The Destination Net Zero report also found 28% of energy companies are off track, but still decreasing emissions, while the remaining 64% are off track and still growing their emissions.

Released in the lead up to the COP28 summit in Dubai, the Accenture report analyses net zero commitments, decarbonisation activities and emissions data for the 2,000 largest companies globally.

Across all industries, only 18% of companies were on track to meet net zero by 2050.

Of the companies surveyed, 38% said they cannot make further investments in decarbonisation in the current economic environment.

North Sea emissions reduction

While progress has been made, the scale of the challenges faced by energy companies in achieving net zero by 2050 can be seen in the North Sea.

Across North Sea energy companies, a recent report on industry decarbonisation efforts released by Offshore Energies UK (OEUK) showed a reduction in emissions over the past five years.

The OEUK report found emissions have been slashed 24% since 2018 as operators pluck low-hanging fruit to drive down their CO2 profiles.

However, another 26% must be found within the next seven years to reach targets agreed with the UK Government in 2021, meaning major spending decisions ahead.

IOGP © Shutterstock
Flare boom nozzle and fire on an offshore oil platform.

According to a new report from trade body Offshore Energies UK (OEUK), emissions in the sector fell to the equivalent on 14.28m tonnes of CO2 in 2022, compared to 18.9m tonnes in 2018.

So far, that’s been completed through “low-hanging opportunities” of operational improvements, process optimisation and older assets being decommissioned.

Flaring and venting was reduced by 50%, from 4.62 million tonnes CO2e to 2.32 million tonnes.

However, the next stage will be harder – offshore power generation is the big culprit, accounting for around 65% of emissions, and alternatives need to be found or assets may be shut down prematurely.

Collaboration to break ‘economic stalemate’

According to the Accenture report, industry leaders can break the “economic stalemate” and progress emissions reduction efforts within only three years, by reinventing decarbonisation strategies that enable growth for energy-intensive, hard-to-abate heavy industry.

These industries, including steel, metals and mining, cement, chemicals and freight and logistics, generate 40% of total global CO2 emissions.

For these heavy industries to achieve decarbonisation, Accenture’s accompanying Powered for Change report found improved access and availability to affordable, low-carbon energy is required.

north sea emissions © Shutterstock
A flare boom on an offshore oil rig in the North Sea.
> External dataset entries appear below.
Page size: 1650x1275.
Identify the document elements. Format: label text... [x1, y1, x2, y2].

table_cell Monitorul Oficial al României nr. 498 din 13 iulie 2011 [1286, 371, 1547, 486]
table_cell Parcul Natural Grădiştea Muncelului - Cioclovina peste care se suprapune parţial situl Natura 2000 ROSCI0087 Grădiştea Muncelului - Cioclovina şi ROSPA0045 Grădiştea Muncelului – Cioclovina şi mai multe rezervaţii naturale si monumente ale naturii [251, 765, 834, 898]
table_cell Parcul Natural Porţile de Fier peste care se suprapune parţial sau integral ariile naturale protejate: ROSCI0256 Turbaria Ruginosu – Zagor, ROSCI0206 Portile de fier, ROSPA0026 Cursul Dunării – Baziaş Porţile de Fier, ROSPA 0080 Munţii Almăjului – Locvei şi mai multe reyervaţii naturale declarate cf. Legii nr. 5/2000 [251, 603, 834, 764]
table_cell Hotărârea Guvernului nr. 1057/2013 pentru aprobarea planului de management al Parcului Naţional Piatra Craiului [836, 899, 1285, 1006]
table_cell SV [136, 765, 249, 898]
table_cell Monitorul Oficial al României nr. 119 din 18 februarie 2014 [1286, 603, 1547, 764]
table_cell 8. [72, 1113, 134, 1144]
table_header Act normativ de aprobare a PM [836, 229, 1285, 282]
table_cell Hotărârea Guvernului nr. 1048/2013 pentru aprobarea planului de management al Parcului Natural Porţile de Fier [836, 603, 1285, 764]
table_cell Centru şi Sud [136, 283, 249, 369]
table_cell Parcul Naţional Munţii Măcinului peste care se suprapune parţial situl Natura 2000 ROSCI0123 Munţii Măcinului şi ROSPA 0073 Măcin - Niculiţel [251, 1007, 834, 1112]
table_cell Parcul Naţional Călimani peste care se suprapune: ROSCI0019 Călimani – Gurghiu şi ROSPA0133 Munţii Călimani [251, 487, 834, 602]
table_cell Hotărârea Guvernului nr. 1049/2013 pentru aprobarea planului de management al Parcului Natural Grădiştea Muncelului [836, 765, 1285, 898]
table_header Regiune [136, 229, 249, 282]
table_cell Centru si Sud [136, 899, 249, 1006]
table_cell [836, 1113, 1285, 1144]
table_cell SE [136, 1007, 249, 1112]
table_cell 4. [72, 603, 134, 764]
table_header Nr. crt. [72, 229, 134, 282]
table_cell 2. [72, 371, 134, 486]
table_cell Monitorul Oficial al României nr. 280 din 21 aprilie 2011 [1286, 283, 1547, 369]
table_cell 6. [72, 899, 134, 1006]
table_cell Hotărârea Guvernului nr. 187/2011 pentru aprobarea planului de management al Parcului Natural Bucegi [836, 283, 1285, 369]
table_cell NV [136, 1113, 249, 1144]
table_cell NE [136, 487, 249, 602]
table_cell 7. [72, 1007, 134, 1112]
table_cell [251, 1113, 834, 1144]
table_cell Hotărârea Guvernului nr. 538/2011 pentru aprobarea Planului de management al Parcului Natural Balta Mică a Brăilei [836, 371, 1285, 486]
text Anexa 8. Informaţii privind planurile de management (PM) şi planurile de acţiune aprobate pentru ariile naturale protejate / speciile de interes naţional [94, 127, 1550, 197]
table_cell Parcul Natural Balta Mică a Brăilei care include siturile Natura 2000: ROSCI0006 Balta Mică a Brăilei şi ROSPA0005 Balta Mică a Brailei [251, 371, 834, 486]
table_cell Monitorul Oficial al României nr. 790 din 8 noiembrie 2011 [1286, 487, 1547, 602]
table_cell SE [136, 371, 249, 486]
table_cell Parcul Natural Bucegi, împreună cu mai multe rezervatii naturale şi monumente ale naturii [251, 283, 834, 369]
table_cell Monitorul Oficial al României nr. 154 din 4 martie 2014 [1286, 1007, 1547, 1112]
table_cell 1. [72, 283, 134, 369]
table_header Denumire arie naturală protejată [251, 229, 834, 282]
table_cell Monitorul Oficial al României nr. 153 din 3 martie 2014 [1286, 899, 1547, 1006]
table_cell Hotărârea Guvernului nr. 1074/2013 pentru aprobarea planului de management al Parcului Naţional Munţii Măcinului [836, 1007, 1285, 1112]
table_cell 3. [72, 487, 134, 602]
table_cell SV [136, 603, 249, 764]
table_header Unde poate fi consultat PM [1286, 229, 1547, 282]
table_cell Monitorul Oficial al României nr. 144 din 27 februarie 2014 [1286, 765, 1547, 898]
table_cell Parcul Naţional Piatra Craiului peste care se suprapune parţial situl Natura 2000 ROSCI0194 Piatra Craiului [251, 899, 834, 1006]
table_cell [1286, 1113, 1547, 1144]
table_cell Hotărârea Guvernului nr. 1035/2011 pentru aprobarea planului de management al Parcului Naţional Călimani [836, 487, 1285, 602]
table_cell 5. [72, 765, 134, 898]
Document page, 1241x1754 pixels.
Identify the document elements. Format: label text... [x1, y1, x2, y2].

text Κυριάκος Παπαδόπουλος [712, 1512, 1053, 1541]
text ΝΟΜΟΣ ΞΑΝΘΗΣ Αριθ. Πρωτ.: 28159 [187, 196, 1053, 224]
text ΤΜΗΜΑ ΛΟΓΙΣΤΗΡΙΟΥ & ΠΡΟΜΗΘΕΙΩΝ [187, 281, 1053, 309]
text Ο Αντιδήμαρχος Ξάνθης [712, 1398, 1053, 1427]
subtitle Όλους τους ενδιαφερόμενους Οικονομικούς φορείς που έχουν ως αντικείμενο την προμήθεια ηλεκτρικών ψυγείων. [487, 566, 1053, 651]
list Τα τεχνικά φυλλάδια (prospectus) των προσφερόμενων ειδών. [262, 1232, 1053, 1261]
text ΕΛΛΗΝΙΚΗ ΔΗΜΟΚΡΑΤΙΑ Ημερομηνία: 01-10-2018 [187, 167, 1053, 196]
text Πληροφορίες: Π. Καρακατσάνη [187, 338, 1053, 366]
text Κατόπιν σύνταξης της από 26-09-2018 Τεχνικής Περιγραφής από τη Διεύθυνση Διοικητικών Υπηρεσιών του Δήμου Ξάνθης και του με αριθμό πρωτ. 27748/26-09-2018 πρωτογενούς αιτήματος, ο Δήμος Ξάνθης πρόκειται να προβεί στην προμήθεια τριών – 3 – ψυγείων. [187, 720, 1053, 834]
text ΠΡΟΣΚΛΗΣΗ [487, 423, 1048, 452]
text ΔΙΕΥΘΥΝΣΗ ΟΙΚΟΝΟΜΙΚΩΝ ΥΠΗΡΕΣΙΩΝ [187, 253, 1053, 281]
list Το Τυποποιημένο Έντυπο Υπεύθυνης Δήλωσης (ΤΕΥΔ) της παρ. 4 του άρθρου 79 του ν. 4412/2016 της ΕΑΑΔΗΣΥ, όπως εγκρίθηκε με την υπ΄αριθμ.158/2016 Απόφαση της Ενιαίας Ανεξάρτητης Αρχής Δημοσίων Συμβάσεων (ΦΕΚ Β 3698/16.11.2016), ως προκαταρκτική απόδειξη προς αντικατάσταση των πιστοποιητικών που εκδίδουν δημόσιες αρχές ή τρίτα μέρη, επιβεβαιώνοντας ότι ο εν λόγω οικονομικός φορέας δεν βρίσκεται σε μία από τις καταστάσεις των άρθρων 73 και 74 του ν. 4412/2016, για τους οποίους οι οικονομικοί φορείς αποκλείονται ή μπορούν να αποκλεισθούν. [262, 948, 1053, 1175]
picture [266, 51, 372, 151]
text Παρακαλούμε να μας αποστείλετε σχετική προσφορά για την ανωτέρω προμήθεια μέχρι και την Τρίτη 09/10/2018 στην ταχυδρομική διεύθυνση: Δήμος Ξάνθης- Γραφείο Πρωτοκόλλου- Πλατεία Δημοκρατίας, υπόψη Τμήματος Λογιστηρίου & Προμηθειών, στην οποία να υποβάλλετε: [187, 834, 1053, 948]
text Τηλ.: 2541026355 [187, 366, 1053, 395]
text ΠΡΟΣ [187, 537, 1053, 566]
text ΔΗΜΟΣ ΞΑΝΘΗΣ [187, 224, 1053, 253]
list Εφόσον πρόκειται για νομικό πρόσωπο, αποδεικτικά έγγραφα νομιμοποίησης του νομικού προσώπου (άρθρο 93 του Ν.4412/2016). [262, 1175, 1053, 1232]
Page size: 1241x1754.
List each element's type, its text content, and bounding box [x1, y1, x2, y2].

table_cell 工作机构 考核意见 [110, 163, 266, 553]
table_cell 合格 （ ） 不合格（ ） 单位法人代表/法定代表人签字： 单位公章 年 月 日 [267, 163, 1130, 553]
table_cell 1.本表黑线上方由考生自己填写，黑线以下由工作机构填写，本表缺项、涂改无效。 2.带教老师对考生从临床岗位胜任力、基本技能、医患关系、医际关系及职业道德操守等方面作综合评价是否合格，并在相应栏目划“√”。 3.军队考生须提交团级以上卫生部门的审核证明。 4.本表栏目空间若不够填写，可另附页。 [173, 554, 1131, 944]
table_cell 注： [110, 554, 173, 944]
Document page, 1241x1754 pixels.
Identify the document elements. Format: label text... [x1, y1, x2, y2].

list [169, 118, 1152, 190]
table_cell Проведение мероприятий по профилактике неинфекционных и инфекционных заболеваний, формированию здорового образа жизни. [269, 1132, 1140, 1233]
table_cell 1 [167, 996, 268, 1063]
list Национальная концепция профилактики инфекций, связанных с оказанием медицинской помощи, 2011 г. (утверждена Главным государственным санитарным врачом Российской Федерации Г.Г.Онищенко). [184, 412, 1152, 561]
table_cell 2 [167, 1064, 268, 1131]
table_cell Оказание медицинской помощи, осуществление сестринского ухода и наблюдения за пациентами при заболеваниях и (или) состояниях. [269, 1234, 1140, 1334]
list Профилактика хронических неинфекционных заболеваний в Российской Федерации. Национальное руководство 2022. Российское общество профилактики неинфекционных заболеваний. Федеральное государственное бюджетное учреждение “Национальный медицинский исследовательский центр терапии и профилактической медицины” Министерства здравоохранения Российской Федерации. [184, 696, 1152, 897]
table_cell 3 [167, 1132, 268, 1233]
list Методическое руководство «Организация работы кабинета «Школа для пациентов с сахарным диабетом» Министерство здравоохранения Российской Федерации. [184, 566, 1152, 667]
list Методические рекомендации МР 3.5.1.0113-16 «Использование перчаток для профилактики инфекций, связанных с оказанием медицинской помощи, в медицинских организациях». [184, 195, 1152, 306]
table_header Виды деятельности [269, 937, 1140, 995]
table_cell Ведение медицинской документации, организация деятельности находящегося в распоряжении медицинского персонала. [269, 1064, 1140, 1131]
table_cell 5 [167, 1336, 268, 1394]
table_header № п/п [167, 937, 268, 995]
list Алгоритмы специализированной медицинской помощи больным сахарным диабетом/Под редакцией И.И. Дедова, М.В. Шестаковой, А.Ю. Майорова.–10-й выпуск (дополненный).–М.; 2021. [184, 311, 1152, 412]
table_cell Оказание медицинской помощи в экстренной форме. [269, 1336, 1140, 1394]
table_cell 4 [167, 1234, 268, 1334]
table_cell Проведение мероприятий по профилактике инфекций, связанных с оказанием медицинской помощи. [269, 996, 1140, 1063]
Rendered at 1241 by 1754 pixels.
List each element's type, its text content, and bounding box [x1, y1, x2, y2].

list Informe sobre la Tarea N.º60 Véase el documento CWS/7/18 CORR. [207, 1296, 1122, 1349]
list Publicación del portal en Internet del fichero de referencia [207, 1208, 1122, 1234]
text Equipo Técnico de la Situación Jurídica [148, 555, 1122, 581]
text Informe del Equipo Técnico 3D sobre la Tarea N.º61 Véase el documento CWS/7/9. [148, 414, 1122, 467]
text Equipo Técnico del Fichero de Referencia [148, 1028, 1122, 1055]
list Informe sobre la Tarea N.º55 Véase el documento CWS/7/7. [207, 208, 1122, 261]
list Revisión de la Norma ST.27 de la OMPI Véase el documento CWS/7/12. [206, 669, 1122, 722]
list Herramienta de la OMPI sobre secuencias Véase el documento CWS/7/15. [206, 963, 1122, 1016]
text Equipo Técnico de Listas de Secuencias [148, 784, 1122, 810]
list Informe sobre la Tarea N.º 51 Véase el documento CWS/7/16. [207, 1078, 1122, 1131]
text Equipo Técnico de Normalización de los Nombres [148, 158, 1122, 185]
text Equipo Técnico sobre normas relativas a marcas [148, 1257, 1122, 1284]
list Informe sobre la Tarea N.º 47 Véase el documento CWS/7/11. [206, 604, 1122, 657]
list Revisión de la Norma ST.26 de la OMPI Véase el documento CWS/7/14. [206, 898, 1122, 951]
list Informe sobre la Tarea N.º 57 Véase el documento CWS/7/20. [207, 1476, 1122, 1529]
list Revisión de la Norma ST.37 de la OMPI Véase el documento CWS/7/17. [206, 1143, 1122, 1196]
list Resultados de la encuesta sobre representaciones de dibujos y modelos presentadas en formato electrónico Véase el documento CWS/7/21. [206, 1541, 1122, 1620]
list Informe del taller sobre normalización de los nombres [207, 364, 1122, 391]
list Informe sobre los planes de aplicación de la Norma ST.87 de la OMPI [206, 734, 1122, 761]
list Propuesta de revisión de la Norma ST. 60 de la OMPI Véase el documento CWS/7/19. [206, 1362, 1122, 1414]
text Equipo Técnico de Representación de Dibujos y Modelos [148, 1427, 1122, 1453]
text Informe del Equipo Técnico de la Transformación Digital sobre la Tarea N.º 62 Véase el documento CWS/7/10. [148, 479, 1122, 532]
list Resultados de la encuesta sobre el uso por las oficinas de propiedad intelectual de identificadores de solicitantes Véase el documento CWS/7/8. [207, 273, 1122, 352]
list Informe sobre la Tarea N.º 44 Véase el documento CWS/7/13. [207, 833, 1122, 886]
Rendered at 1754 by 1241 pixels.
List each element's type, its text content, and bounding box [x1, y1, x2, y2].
At present, almost 81% leaders from heavy industry expect to need more than 20 years to have sufficient zero-carbon electricity to decarbonise their industry, with energy providers primarily focused on decarbonising their own operations the report said.

Accenture global resources industry practices chair and sustainability services lead Stephanie Jamison said if heavy industry is burdened with the full cost of decarbonisation and fails to meet net zero targets, “all industries will fail”.

“The rapid, affordable decarbonisation of heavy industry requires collective action across the value chain and urgently compressed transformation,” Ms Jamison said.

“We believe this can break the economic stalemate by inspiring new levels of growth and help accelerate net zero in just three years of focus.”

Low-carbon power and hydrogen

Among the report recommendations, Accenture said oil, gas and power companies must scale low-carbon power and hydrogen more quickly to guarantee affordable and secure supplies.

“Accenture projects the levelized costs of solar power and green hydrogen could fall by 77% and 74% by 2050, respectively, if their potential is optimised, ultimately reducing green industrial products’ costs,” the report stated.

“Additionally, almost two-thirds (64%) of oil, gas and power companies believe their industrial and logistics customers are willing to enter long-term decarbonisation partnerships, collaborating to initiate a virtuous circle.”

The report also recommended targeted green premiums to finance the first phase of industrial decarbonisation and actions to drive down capital and operating expenses related to low carbon infrastructure.

Ms Jamison said to provide the necessary business growth to put net zero back within reach, these imperatives must be executed in parallel and scaled immediately.

“Stakeholders around the world and across industries and governments must come together to create a new frontier for the economics of decarbonization, giving heavy industry a firm foundation for reinvention,” Ms Jamison said.